Esse projeto de energia não aconteceu de cima para baixo, segundo Sineia. “Ele é construído pela comunidade, acordado com todas as comunidades, se querem ter energia solar, ou dos ventos. Para assegurar essas discussões dentro das terras indígenas no Brasil, estamos em todas as partes construindo os planos de gestão territorial e de enfrentamento das mudanças climáticas. E esses planos não vêm de fora para dentro, estão na cabeça dos povos indígenas que sempre conservaram as suas terras.”
Com relação às mudanças climáticas, Sineia destacou que é preciso encontrar uma solução urgente e essa resposta está com os povos indígenas. “Não dá mais para ter solução para daqui 30 ou 50 anos precisamos achar soluções para a não emissão [de gases do efeito estufa] já. Os povos indígenas têm achado soluções milenarmente, com o manejo das florestas, o povo tem guardado sabedoria para proteger as florestas. E quando fazemos esse trabalho milenarmente a gente escuta dos países sobre os fundos e mecanismos para manter a floresta em pé, para isso precisamos manter o direito às TIs, que são parte dessa ação para o clima”, sugeriu.
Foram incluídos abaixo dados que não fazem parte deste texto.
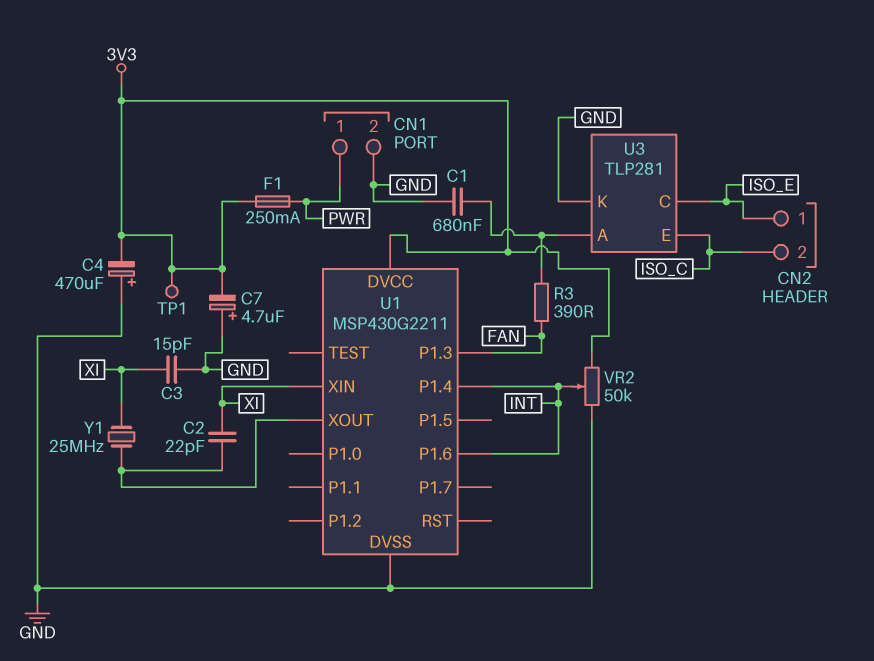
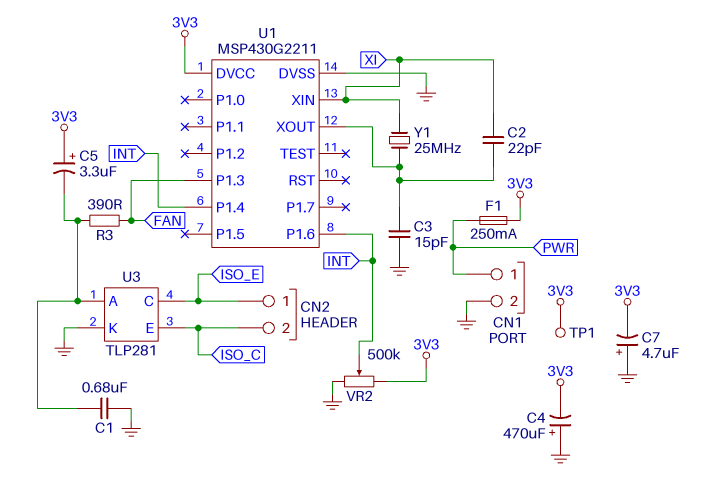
C3: 15pF (GND, XI) -> 15pF (GND, U1/XOUT)
C5: none -> 3.3uF (plus 3V3, minus U3/A)
VR2: 50k (3V3, GND, wiper INT) -> 500k (3V3, GND, wiper INT)

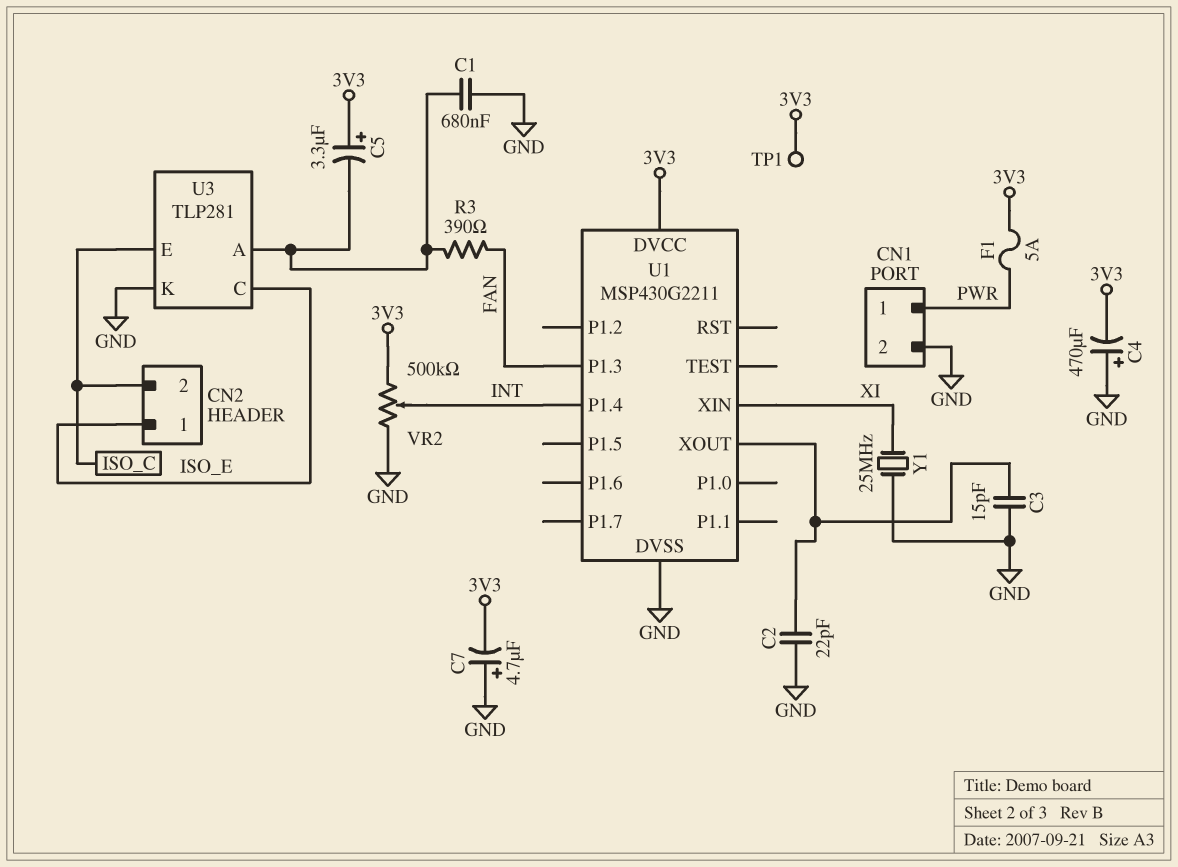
C2: 22pF (U1/XOUT, XI) -> 22pF (GND, U1/XOUT)
F1: 250mA (3V3, PWR) -> 5A (3V3, PWR)
U1 pin P1.6: INT -> none
Y1: 25MHz (U1/XOUT, XI) -> 25MHz (GND, XI)

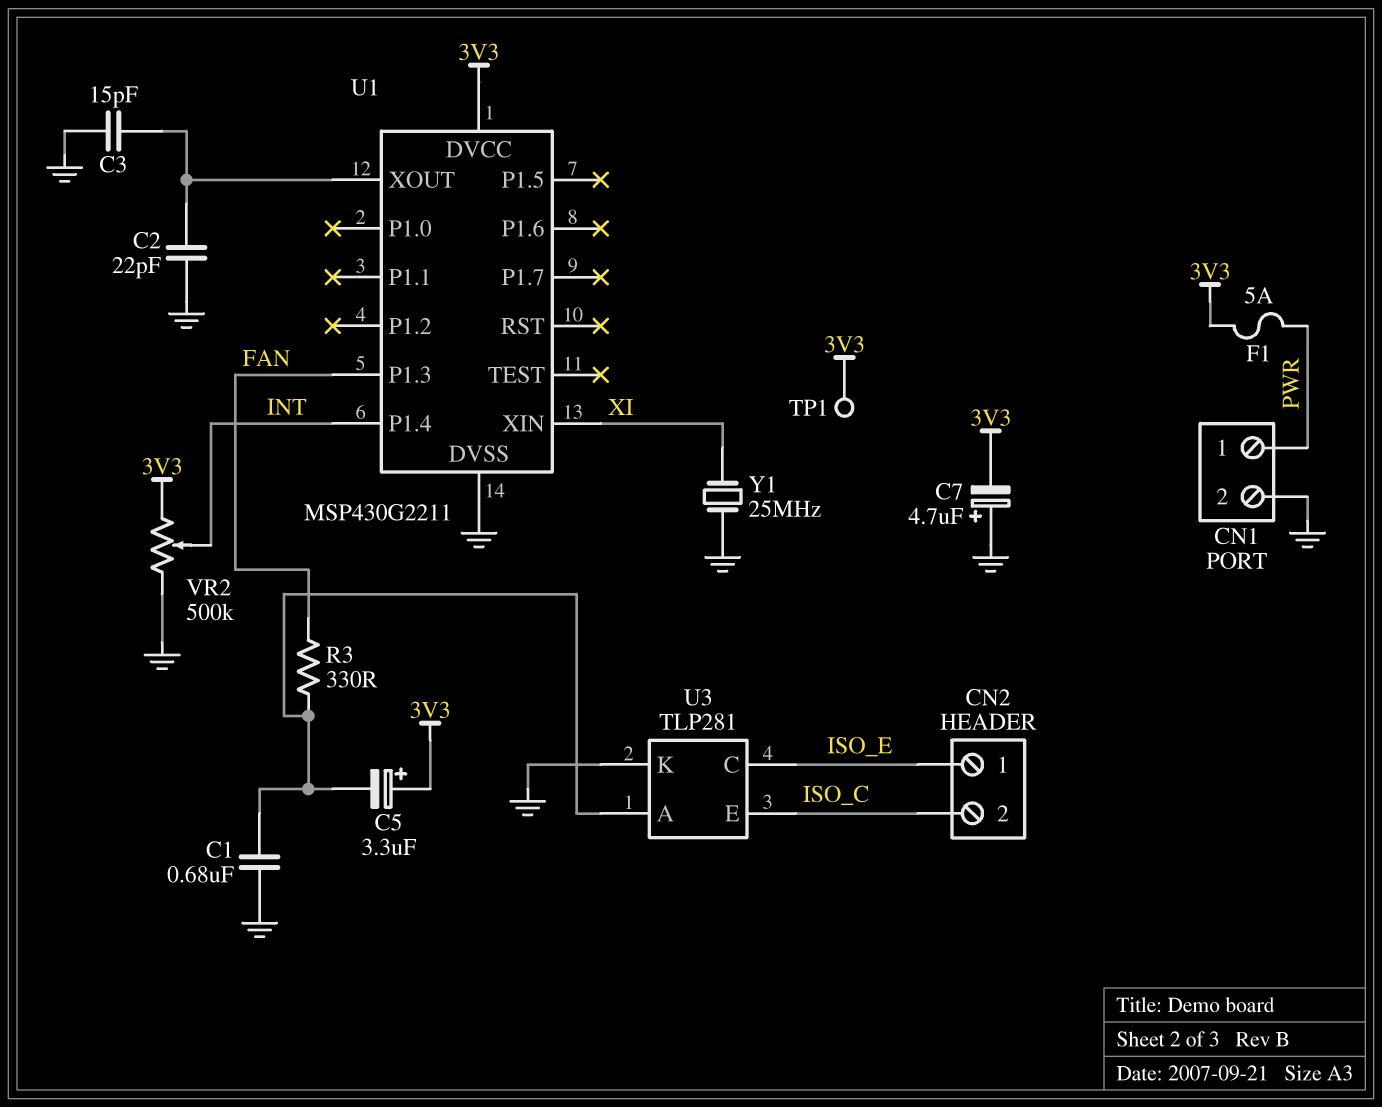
C4: 470uF (plus GND, minus 3V3) -> none
R3: 390 (FAN, U3/A) -> 330 (FAN, U3/A)

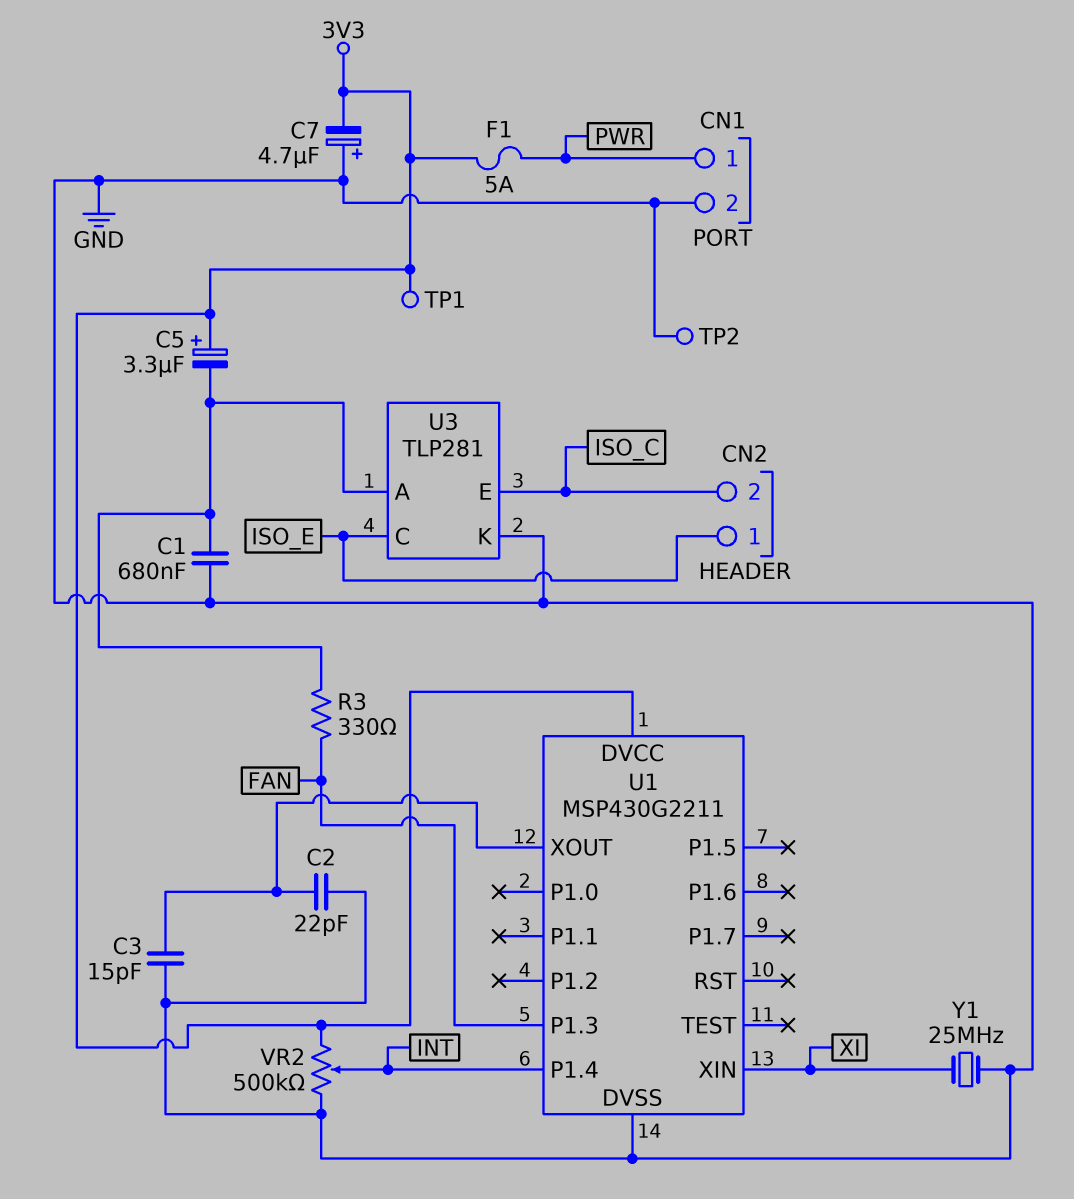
TP2: none -> test point (GND)

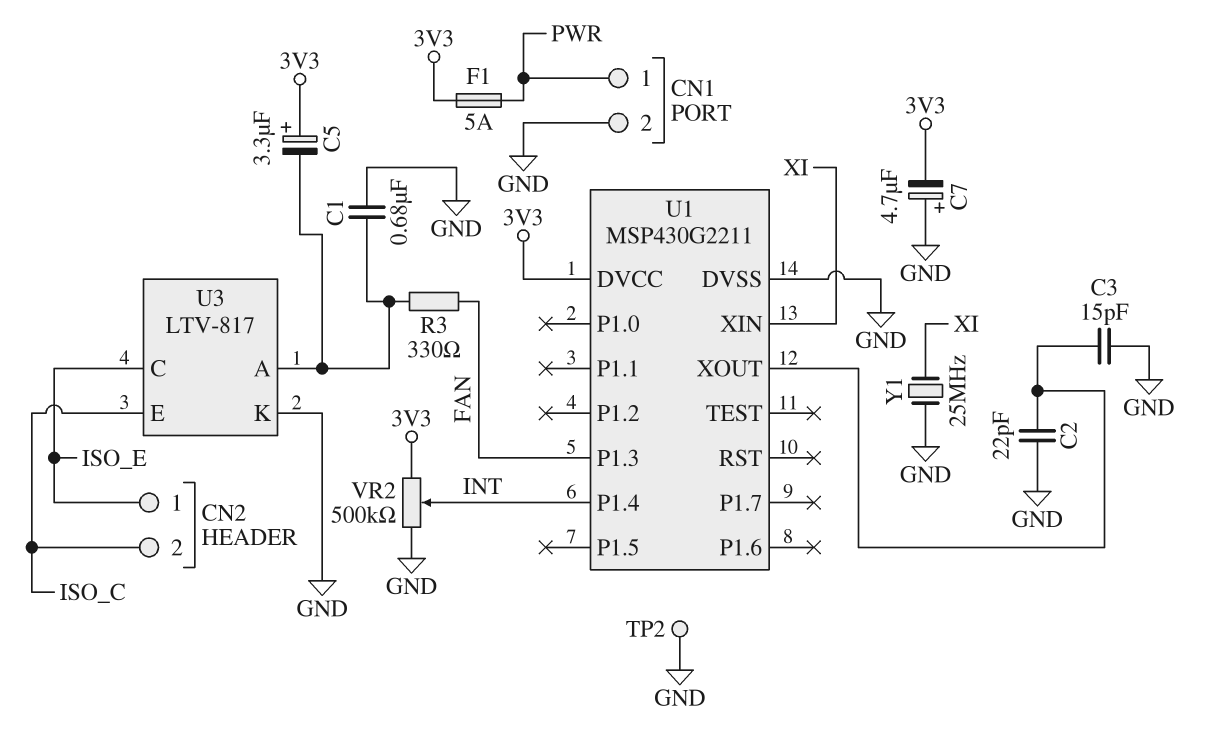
TP1: test point (3V3) -> none
U3: TLP281 -> LTV-817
A governança indígena sobre os próprios territórios é de suma importância para se achar alternativas para os impactos das mudanças climáticas, diz ela. “Que nós possamos observar os fundos indígenas que estão surgindo nas nossas organizações para nos dar suporte a essas ações na Amazônia, já são vários que estão prontos para serem implementados.” Entre eles, ela citou o Fundo Podáali da Coordenação das Organizações Indígenas da Amazônia Brasileira (COIAB) e a Plataforma de Comunidades Locais e Povos Indígenas (LCIPP, na sigla em inglês) da Convenção Quadro das Nações Unidas sobre Mudanças do Clima (UNFCCC). “Precisamos implementar essa plataforma para que a gente possa fazer o caminho de volta para as nossas comunidades e dialogar diretamente com ela.”
Ao final da mesa, a liderança da comunidade indígena Arhuaca, no norte da Colômbia, Ati Villafaña Izquierdo, destacou que em Magdalena Guajira, um departamento (que se compara a um estado no Brasil), no qual há 54 assentamentos, com 45 mil integrantes indígenas, houve a implementação de painéis solares. “Esse tipo de alternativa nas comunidades representou autonomia dos povos indígenas, lá existe uma aliança importante para pensar soluções alternativas.”
Ati explicou que como reflexo as energias limpas, em 2016 houve a ameaça da construção da construção de uma hidrelétrica no rio Don Diego. Para ela, a resposta é gerar autonomia aos povos indígenas da Magdalena Guajira. “Parte das ambições do país é reduzir as emissões de gases do efeito estufa em 51% para 2030 e parte dessas alternativas é usar energias renováveis como em Magdalena Guajira.”